Bashir Bangroo was my friend and neighbour. I went to his home to find out what has happened as there was no confirmed news. While Bashir was home, his son Bilal was missing. I asked him to come to SMHS (hospital) with me as we heard, in the form of a rumour, that many people have been killed on Fateh Kadal Bridge. He said, ‘I can’t go, I am scared of defying the curfew’. Those days curfew used to be imposed from 9 am onwards. So instead of him, I went to the hospital alone. I asked one of the doctors if there is any dead body. The doctor showed me towards a room and I identified the body. It was Bilal: Bashir’s 17 or 18 year old son. I wrote the address of my ‘mohalla’---Shamaswari, Khanqah and gave it to the ambulance to send Bilal’s body home. After that, I went back to the doctor again to ask him if there were more dead bodies from today. The doctor took me to the morgue which had eleven dead bodies[i].
[Silence for a few seconds]
All the dead bodies were covered with a white sheet…but my son was taller. The sheet couldn’t cover his body entirely.
[Loud sobs interlaced his words and echoed in the room]
I only saw his shoes, only this part of his body [touches his own feet] and identified him. I did not cry.
‘Main roya nahi’ (I did not cry)
‘Main roya nahi’ (I did not cry)
He had got a bullet over his right eye. Here (points to his right eye and touches it) but I did not cry. I told the doctor to send this boy home. The doctor asked me, ‘do you know him?’ I told him ‘yeh mera bacha hai, Farooq’ (he is my son, Farooq) and after saying his name I fell down in the morgue.
The doctor rushed to give me an injection. I could hear everything so I gestured to them ‘don’t’. Later I told them…
‘I am observing a fast, he was also fasting. He broke his fast with a bullet, but I will open it in the evening at home’”.

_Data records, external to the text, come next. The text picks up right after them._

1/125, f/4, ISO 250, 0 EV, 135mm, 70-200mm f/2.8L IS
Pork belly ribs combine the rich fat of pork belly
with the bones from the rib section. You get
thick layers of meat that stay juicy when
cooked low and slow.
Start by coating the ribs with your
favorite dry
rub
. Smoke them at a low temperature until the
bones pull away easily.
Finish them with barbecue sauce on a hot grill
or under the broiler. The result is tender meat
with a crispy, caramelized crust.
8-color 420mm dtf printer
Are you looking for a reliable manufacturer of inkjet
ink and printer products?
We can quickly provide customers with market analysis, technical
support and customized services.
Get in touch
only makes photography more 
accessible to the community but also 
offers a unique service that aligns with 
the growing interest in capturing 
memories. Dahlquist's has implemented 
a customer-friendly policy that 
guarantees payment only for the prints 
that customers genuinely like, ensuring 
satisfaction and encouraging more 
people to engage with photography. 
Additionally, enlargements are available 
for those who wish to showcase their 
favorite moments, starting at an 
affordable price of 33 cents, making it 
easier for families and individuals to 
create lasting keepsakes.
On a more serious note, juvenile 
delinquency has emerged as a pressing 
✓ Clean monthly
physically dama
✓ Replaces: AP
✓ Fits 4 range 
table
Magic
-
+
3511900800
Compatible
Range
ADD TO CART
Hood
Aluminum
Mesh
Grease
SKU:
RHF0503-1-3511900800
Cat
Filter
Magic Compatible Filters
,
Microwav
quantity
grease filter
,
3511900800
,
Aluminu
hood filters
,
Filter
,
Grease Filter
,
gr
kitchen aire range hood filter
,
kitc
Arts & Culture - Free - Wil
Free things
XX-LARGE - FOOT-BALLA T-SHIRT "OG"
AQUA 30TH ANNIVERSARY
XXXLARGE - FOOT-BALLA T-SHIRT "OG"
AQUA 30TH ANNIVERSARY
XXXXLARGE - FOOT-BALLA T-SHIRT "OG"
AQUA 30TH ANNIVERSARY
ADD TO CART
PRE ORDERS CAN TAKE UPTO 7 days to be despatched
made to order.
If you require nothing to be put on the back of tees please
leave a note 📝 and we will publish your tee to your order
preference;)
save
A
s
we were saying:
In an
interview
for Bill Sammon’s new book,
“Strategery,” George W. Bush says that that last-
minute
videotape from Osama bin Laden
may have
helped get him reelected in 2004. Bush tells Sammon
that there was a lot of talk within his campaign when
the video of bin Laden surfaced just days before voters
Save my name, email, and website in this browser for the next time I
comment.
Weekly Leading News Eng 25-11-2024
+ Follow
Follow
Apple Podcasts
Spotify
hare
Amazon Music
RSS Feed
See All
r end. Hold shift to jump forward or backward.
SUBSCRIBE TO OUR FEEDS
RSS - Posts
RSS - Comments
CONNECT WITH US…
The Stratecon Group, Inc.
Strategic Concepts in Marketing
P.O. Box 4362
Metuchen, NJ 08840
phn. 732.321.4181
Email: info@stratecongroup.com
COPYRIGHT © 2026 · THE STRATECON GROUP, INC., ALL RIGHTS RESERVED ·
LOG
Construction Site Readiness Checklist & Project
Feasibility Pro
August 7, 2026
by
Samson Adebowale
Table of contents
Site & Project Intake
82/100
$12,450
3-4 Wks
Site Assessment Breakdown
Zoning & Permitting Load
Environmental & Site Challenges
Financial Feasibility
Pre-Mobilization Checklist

The transformation of the room from toy-scooters whizzing around one moment to a mournful wailing for Farooq the next moment, was a discontinuity of time and space, of past and present, of life and death, of occupation and azaadi. It belies the rhetoric that Kashmiris have buried the violent past of 1990’s and want to live peacefully with India and its security forces who are the harbingers of death and doom. In the re-telling of Farooq Ahmed’s brutal death, his father re-scripted the frozen slide of memory from twenty-six years ago. He said, “What I just told you, these words, are etched in my heart. I am not arranging them in a sentence; I am just reading them aloud to you”. This compels me to ask: how does time alter the experience of violence? What transforms in the ‘telling’ once it passes through the fulcrum of time? Does it become a reconciled narrative of the past or does the affective world of grief stand resolutely against the passage of time?
That Ramzan, 27 years ago, remains an incorrigible memory.
It, however, works in absurd puzzling ways. It remembers that every evening when Farooq returned home from his mechanic workshop, his hands would still be layered with oil and soot and mother would sit with him to wash them clean before dinner. But it does not remember if Farooq’s family had iftaar that evening after the muezzin’s call from the mosque when his body was being laid to rest in the subterranean world of azaad Kashmiris.
[i]These eleven bodies were of young boys killed by the security forces on the morning of 30th March 1990, with the exception of one body that was of a middle-aged man.